● Data to examine
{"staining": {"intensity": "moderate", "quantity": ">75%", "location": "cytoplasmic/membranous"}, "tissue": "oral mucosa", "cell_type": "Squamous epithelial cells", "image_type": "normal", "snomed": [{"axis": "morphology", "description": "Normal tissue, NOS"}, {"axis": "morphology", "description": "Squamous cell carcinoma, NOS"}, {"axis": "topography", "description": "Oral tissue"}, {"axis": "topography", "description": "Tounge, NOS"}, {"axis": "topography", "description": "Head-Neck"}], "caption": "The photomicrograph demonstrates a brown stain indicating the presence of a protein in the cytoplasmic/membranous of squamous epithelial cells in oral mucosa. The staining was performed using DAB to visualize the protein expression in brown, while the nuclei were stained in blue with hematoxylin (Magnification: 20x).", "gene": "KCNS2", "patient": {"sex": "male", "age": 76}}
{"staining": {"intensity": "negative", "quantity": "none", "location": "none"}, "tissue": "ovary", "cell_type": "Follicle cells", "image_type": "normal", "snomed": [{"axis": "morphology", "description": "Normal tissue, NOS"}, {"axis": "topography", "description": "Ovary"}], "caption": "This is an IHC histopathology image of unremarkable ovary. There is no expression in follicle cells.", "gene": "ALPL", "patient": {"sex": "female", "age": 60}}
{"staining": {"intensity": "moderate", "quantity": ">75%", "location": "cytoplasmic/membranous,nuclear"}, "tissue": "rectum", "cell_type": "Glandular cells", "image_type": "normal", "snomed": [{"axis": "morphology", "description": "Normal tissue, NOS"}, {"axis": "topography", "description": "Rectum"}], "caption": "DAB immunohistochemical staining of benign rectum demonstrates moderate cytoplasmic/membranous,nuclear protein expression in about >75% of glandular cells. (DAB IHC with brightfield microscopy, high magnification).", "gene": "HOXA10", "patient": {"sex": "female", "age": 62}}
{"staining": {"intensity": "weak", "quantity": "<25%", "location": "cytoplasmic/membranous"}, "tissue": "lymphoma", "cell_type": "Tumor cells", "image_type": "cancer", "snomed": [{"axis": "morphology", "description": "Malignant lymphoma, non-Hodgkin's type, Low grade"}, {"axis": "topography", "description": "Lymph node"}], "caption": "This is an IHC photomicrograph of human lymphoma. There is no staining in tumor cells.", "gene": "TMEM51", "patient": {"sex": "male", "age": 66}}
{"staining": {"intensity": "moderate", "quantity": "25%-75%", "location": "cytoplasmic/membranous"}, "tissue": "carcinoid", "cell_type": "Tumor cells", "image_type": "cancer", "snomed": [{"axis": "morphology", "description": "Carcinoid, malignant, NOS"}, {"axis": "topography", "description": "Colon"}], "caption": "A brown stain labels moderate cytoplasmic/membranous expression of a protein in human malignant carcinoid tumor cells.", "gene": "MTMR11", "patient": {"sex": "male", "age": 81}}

● Your goal
Copy the entries above exactly, leaving none out.

● Problem solution
{"staining": {"intensity": "moderate", "quantity": ">75%", "location": "cytoplasmic/membranous"}, "tissue": "oral mucosa", "cell_type": "Squamous epithelial cells", "image_type": "normal", "snomed": [{"axis": "morphology", "description": "Normal tissue, NOS"}, {"axis": "morphology", "description": "Squamous cell carcinoma, NOS"}, {"axis": "topography", "description": "Oral tissue"}, {"axis": "topography", "description": "Tounge, NOS"}, {"axis": "topography", "description": "Head-Neck"}], "caption": "The photomicrograph demonstrates a brown stain indicating the presence of a protein in the cytoplasmic/membranous of squamous epithelial cells in oral mucosa. The staining was performed using DAB to visualize the protein expression in brown, while the nuclei were stained in blue with hematoxylin (Magnification: 20x).", "gene": "KCNS2", "patient": {"sex": "male", "age": 76}}
{"staining": {"intensity": "negative", "quantity": "none", "location": "none"}, "tissue": "ovary", "cell_type": "Follicle cells", "image_type": "normal", "snomed": [{"axis": "morphology", "description": "Normal tissue, NOS"}, {"axis": "topography", "description": "Ovary"}], "caption": "This is an IHC histopathology image of unremarkable ovary. There is no expression in follicle cells.", "gene": "ALPL", "patient": {"sex": "female", "age": 60}}
{"staining": {"intensity": "moderate", "quantity": ">75%", "location": "cytoplasmic/membranous,nuclear"}, "tissue": "rectum", "cell_type": "Glandular cells", "image_type": "normal", "snomed": [{"axis": "morphology", "description": "Normal tissue, NOS"}, {"axis": "topography", "description": "Rectum"}], "caption": "DAB immunohistochemical staining of benign rectum demonstrates moderate cytoplasmic/membranous,nuclear protein expression in about >75% of glandular cells. (DAB IHC with brightfield microscopy, high magnification).", "gene": "HOXA10", "patient": {"sex": "female", "age": 62}}
{"staining": {"intensity": "weak", "quantity": "<25%", "location": "cytoplasmic/membranous"}, "tissue": "lymphoma", "cell_type": "Tumor cells", "image_type": "cancer", "snomed": [{"axis": "morphology", "description": "Malignant lymphoma, non-Hodgkin's type, Low grade"}, {"axis": "topography", "description": "Lymph node"}], "caption": "This is an IHC photomicrograph of human lymphoma. There is no staining in tumor cells.", "gene": "TMEM51", "patient": {"sex": "male", "age": 66}}
{"staining": {"intensity": "moderate", "quantity": "25%-75%", "location": "cytoplasmic/membranous"}, "tissue": "carcinoid", "cell_type": "Tumor cells", "image_type": "cancer", "snomed": [{"axis": "morphology", "description": "Carcinoid, malignant, NOS"}, {"axis": "topography", "description": "Colon"}], "caption": "A brown stain labels moderate cytoplasmic/membranous expression of a protein in human malignant carcinoid tumor cells.", "gene": "MTMR11", "patient": {"sex": "male", "age": 81}}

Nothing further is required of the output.